February, 2013
Last evenings clinic was super busy with uninsured refugees, refugee claimants, sponsored persons, landed immigrants in the 3 month wait, and several new categories of uninsured we don’t understand. (In case it matters to Mr Kenny, not one of our 21 patients last night was Roma)
Mr Kenney has claimed that he does not want refugee claimants “taking us for suckers” and getting “better care benefits” than Canadians. I know he said it because I watched him stand up in our Parliament and say it. He claims Refugees got better care than Canadians before he beat his chest and introduced his IFH “reforms” He did what he did to ensure it wasn’t so, and look like Captain Canada and protect us all. Hogwash and hyperbole (thanks for that word).
The fact is is, IFH was never like that, never better than what Canadians receive. We know, because we work in the system on the front lines, daily. Another fact – no one ( not even the CVC team) wants or expects new Canadians to get “better care” than others. No one is asking for that. Mr Kenney is stooping to scapegoating, story telling and silly spin. Plain and simple – the facts don’t support Mr Kenny.
You judge.
* some refugees with valid IFH have had it reclassified and cut, without explanation or their knowing. We checked at Blue Cross. Sorry, it’s true.

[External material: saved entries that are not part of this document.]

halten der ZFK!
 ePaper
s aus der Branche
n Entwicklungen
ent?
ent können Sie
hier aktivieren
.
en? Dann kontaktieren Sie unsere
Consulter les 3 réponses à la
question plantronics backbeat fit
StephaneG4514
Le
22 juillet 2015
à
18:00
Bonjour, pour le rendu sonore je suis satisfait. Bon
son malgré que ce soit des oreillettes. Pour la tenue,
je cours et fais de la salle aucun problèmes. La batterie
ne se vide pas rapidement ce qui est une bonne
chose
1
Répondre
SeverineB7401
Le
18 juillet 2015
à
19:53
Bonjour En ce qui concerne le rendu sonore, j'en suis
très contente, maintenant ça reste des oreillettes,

* a refugee claimant fleeing Mr Charles McArthur Ghankay Taylor’s Liberian brutality (he witnessed his brother’s beheading by Taylor’s thugs outside their house) is stripped of IFH after his Canadian failed hearing. He “was not in danger”. He is allowed to work in Canada while appealing. he takes a job, he pays taxes for 5 years, taxes that pay for our healthcare, but he is denied any healthcare coverage when he is ill. He has a hospital bill for over $10,000 for his medical emergency.
* another refugee claimant fleeing Mexico’s drug cartel violence, where his teenage female children who were kidnapped for ransom, is turned down for IFH when our refugee board decides they are not in danger in Mexico. Their claims, while true, are “not severe enough”. They live in a shelter in Toronto now, in one room, trying get the $3000 for the appeal. The girls go to school in Toronto. The man wants to work. He is told by Canada that if he works, he will be deported before his appeals are heard. He works under the table as a mover – no protection. He became ill on the job. He came to clinic.

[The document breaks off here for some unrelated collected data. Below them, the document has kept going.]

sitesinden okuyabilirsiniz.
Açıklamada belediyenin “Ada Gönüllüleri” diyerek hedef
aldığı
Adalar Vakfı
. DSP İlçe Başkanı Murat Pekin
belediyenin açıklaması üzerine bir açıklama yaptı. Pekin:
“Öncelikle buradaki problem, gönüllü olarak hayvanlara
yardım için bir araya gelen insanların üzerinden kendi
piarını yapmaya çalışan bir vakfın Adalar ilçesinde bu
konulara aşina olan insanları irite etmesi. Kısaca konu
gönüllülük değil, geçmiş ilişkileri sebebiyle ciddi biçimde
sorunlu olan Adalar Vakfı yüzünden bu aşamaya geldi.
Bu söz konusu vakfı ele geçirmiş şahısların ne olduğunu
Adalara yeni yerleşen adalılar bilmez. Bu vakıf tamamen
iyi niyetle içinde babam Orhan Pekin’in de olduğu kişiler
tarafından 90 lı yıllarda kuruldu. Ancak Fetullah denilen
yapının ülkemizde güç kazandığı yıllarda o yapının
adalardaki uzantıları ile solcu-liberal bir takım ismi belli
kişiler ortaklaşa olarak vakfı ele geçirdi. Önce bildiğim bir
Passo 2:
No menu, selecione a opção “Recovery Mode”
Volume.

* doctors who treat an IFH refugee face a Blue Cross and CIC tangled web of appalling bureaucratic obstacles that take an hour to navigate. They turn down the patient unless the patient can provide $50 for an appointment.
* IFH, when given, is for much shorter periods of time. Expiry dates come quickly. Reapplication takes months, is tangled and costly, often requiring a lawyer, and leaves the refugee uninsured and impoverished. Is this incompetence, or planned?
* refugee claimants at the point of Canadian entry describe being told by border officials not to apply for IFH. In the past when they apply at the Border at entry, which is Canadian law that they do so, they receive IFH there. They are now being mislead. They are told not to apply for refugee status at their Canadian entry point. Rather they are told to go to an immigration office and apply once in Canada . They then find out this means they will have to wait at least 6 weeks for their IFH to be approved, rather than get it at the time of entry. This happened to a Nigerian refugee claimant, 39 weeks pregnant, who had to flee to protect her 12 year daughter from Female Genital Mutilation ( Circumcision). Her first child bled to death after the same abusive “surgery”. The delay in her IFH resulted in a $4000 bill for the delivery, and over a month of uninsured status for the newborn – a Canadian now!
* when a refugee claimant with an IFH paper presented to clinic recently with uncontrolled diabetes, Blue Cross was closed. She became ill after 430 pm when Blue Cross closes for the day. When we went on line to check her IFH status she needed the ER), the Blue Cross Web site failed to function, and failed to let us check her health coverage. She had tried 7 clinics, all of whom turned her down for care. Did I mention she was pregnant??
* One time we called Blue Cross and even though the refugee claimant had IFH coverage, we were unable to give care because, according to Blue Cross we didn’t know the valid diagnostic code for her condition ( Blue Cross knew). It took us 2 weeks before we could refer her for care for a facial deforming lesion.
* Once we called Blue Cross for an IFH patient and were told she was covered – today. We were informed that every time she presented for care we would have to call back, present diagnostic codes, and see if she was still covered on that that day. The time consumption, the added staff needed is prohibitive to most family doctors and nurse practitioners. These stumbling blocks severely impair our efficiency to see patients, maintain system through put.
Does this sound like the healthcare system and level of care you receive? Do these patients sound like they are taking us for suckers?